Press Releases

Goldrich Closes Private Placement Financing

Spokane, WA - August 01, 2011 - Goldrich Mining Company (OTCBB: GRMC) (the "Company") is pleased to announce the close of a private placement of shares of its common stock and warrants to purchase shares of its common stock. The private placement resulted in net proceeds of $2.9 million. The proceeds of the private placement are anticipated to be used to complete the financing for the Company's 2011 hard-rock drilling gold exploration program at its Chandalar property in Alaska, completely satisfy the Company's notes payable in gold of approximately $960,000, repay a related party account payable of approximately $263,000 and fund general operating expenses.

The Company closed on a sale of 13.8 million units at a price of $0.21 per unit; each unit consists of one share of the Company's common stock, one half of a Series J warrant and one half of a Series I warrant. Each full Series J warrant is exercisable for a period of five years following the date of issue to purchase one additional share of common stock of the Company at the greater of $0.30 or the closing market price of the Company's stock on the closing date of the private placement, as quoted on the Over-The-Counter Bulletin Board (the "OTCBB"). Each full Series I warrant is exercisable for a period of five years following the date of issue to purchase one additional common share of the Company at $0.40.

The terms of the private placement include a call option for the Company. In the event that the shares of common stock trade at a weighted volume average price of greater than $0.50 or $0.60, respectively for the J warrants and I warrants, for a period of 20 consecutive trading days at any time following the issuance of the respective warrants, the Company may, in its sole discretion, accelerate the expiration date of the respective warrants by giving written notice to the holders thereof within 10 business days of the occurrence thereof, and in such case, the warrants will expire on the 20th business day after the date on which such notice is given by the Company. The Company intends to grant resale registration rights to such investors as allowable by rules of the United States Securities and Exchange Commission.

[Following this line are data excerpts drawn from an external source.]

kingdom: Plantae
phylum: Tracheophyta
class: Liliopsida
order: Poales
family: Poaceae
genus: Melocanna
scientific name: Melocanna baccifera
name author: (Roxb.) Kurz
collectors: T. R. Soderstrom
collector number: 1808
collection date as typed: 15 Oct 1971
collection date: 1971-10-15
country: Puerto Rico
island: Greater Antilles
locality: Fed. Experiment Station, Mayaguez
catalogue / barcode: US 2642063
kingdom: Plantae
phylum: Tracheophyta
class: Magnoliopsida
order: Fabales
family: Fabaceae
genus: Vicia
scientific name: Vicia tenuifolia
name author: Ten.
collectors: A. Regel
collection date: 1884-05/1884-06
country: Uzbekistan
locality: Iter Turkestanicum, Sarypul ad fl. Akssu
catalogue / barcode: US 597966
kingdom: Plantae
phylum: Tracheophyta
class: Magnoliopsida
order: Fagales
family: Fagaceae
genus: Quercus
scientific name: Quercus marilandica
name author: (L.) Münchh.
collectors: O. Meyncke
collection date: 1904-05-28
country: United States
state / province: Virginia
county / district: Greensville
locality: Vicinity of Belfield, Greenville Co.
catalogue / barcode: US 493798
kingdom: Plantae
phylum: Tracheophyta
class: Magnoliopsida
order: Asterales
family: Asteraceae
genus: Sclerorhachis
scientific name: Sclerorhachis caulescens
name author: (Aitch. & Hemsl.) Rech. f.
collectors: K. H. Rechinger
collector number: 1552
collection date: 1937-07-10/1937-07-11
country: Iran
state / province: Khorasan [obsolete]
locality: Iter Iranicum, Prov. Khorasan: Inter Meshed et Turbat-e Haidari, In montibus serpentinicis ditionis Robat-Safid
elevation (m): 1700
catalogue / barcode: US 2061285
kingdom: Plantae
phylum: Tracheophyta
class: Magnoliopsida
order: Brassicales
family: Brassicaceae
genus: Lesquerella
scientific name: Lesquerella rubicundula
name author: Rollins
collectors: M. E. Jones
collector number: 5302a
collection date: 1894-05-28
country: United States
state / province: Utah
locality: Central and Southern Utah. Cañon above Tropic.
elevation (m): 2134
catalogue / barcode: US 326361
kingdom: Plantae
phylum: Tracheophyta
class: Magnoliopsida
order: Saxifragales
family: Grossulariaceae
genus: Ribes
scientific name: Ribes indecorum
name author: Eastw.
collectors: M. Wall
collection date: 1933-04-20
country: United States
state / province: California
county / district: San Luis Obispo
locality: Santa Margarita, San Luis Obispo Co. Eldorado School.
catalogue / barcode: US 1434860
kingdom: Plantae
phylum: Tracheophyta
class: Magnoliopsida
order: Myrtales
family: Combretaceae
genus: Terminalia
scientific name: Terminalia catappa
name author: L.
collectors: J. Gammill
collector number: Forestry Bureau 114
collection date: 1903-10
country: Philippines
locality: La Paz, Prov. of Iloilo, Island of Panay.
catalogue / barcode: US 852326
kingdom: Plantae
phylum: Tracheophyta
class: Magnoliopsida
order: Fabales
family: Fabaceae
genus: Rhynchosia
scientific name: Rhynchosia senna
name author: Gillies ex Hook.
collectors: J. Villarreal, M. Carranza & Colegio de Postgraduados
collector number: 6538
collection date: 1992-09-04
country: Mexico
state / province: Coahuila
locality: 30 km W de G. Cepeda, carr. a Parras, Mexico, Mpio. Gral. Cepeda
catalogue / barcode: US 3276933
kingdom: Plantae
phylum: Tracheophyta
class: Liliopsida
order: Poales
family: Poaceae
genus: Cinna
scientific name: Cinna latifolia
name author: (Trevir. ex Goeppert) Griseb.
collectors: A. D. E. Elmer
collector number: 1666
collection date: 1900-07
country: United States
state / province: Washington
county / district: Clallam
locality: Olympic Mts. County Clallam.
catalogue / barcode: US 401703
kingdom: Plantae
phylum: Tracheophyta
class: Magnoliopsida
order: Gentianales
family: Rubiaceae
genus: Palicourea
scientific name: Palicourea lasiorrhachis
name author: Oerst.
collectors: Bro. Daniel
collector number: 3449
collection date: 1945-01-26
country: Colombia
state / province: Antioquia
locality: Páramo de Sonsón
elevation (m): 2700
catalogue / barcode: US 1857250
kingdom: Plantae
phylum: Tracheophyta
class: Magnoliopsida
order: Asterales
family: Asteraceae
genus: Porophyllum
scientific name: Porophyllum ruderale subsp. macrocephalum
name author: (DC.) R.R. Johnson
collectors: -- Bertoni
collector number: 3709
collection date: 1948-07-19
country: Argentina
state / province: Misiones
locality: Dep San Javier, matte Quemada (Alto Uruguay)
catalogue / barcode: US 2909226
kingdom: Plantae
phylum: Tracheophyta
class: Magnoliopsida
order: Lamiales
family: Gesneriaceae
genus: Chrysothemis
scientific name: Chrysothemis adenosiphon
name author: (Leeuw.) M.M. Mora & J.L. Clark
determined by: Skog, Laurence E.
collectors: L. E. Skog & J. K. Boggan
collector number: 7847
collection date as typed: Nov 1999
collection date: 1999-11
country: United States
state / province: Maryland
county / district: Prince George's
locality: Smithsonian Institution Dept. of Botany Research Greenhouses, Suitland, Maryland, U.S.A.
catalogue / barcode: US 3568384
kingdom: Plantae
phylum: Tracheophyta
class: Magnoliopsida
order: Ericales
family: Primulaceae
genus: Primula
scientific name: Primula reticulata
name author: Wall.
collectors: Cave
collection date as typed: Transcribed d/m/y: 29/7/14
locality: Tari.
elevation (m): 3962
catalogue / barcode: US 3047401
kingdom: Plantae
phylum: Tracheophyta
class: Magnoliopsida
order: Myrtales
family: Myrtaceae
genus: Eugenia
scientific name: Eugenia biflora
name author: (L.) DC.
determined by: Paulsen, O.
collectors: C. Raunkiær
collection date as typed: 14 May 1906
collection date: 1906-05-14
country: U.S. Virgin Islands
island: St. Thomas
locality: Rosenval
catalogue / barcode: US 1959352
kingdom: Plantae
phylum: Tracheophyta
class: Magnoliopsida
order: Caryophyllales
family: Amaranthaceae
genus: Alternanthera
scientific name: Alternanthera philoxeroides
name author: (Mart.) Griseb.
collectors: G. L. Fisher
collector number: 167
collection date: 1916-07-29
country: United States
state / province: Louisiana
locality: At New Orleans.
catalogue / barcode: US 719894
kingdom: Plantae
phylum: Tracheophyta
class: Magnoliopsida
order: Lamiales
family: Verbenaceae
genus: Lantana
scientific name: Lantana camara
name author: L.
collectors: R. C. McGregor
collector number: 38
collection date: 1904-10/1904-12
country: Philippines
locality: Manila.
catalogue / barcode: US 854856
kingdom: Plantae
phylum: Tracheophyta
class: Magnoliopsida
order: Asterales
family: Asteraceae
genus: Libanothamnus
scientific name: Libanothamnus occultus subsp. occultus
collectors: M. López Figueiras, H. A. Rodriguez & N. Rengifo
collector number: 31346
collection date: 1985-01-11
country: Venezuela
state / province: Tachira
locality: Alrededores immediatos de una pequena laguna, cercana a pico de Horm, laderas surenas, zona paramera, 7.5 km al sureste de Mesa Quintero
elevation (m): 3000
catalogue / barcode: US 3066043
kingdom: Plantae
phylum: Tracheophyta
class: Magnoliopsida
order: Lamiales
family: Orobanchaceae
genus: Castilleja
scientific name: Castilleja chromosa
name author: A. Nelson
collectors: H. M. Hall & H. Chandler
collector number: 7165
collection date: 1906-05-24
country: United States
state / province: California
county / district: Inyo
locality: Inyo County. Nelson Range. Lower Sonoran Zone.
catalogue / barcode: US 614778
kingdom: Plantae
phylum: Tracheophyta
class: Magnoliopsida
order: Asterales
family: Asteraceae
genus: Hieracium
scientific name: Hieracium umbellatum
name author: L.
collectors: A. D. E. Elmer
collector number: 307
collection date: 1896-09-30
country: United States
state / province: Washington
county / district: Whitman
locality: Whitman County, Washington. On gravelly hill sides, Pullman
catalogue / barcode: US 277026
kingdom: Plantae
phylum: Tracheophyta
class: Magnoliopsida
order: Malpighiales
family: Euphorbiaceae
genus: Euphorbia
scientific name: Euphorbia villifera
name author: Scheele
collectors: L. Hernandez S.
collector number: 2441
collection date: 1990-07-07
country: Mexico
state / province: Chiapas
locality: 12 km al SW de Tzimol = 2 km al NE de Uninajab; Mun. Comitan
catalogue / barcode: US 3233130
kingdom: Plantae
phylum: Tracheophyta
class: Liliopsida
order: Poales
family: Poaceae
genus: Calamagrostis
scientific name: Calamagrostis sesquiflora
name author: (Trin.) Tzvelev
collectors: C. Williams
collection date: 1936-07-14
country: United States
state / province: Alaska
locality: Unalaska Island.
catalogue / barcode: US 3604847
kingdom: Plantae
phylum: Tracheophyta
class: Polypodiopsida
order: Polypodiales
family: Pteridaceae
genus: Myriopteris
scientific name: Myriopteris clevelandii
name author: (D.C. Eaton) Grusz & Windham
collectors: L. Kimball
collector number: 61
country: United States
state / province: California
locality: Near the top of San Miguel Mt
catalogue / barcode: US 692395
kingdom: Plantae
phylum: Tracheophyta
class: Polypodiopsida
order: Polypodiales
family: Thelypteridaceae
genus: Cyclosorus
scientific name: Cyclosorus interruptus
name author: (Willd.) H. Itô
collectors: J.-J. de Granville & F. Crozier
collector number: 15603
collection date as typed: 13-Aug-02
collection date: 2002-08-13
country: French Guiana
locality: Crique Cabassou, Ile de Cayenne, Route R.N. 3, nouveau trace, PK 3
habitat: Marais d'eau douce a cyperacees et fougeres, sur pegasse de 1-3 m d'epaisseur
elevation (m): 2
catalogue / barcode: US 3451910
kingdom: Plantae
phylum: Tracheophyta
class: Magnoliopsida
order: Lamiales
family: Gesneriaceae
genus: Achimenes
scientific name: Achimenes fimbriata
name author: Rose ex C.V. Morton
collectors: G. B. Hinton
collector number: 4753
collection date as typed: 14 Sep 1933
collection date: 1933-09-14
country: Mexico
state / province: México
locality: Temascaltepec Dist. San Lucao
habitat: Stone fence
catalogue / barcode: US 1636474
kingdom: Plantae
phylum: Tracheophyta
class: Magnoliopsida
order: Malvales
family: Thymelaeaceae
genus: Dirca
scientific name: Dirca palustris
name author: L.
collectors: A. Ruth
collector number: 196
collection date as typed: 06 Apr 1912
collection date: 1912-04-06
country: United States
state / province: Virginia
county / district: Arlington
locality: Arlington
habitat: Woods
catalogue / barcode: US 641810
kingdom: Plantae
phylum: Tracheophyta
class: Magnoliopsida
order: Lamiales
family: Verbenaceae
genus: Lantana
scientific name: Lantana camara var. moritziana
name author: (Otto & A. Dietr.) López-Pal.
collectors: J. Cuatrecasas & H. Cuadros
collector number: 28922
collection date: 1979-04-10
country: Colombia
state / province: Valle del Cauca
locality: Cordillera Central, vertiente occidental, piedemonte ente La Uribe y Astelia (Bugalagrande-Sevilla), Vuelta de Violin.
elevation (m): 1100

This press release does not constitute an offer to sell or a solicitation of an offer to buy any of the securities described herein nor may any sale of the securities described herein take place in any jurisdiction where such offer or sale is prohibited. None of the securities described herein have been or will be registered under the United States Securities Act of 1933, as amended (the "Securities Act"), or any securities laws of any state of the United States and may not be offered or sold absent such registration or pursuant to an applicable exemption from such registration requirements.

FORWARD-LOOKING STATEMENTS

This news release contains “forward-looking statements” within the meaning of the Private Securities Litigation Reform Act of 1995. Such forward looking statements concern use of proceeds and potential exercise of the warrants. These statements relate to analyses and other information that are based on forecasts of future results, estimates of amounts not yet determinable and assumptions of management. Any statements that express or involve discussions with respect to predictions, expectations, beliefs, plans, budgets, projections, objectives, assumptions or future events or performance (often, but not always, using words or phrases such as “expects” or “does not expect”, “is expected”, “anticipates” or “does not anticipate”, “plans”, “estimates” or “intends”, or stating that certain actions, events or results “may”, “could”, “would”, “might”, “should” or “will” be taken, occur or be achieved) are not statements of historical fact and may be forward-looking statements. Forward-looking statements are subject to a variety of known and unknown risks, uncertainties and other factors which could cause actual events or results to differ from those expressed or implied by the forward-looking statements. Investors should not place undue reliance on any forward-looking statement and should consider the uncertainties and risks discussed in in the Company’s latest Annual Report on Form 10-K and Quarterly Report on Form 10-Q under the heading “Risk Factors”, filed with the U.S. Securities and Exchange Commission (the “SEC”) and available on the SEC website or www.goldrichmining.com, as well as the Company’s other SEC filings. We disclaim any obligation subsequently to revise any forward-looking statements to reflect events or circumstances after the date of such statements or to reflect the occurrence of anticipated or unanticipated events, except as required by law.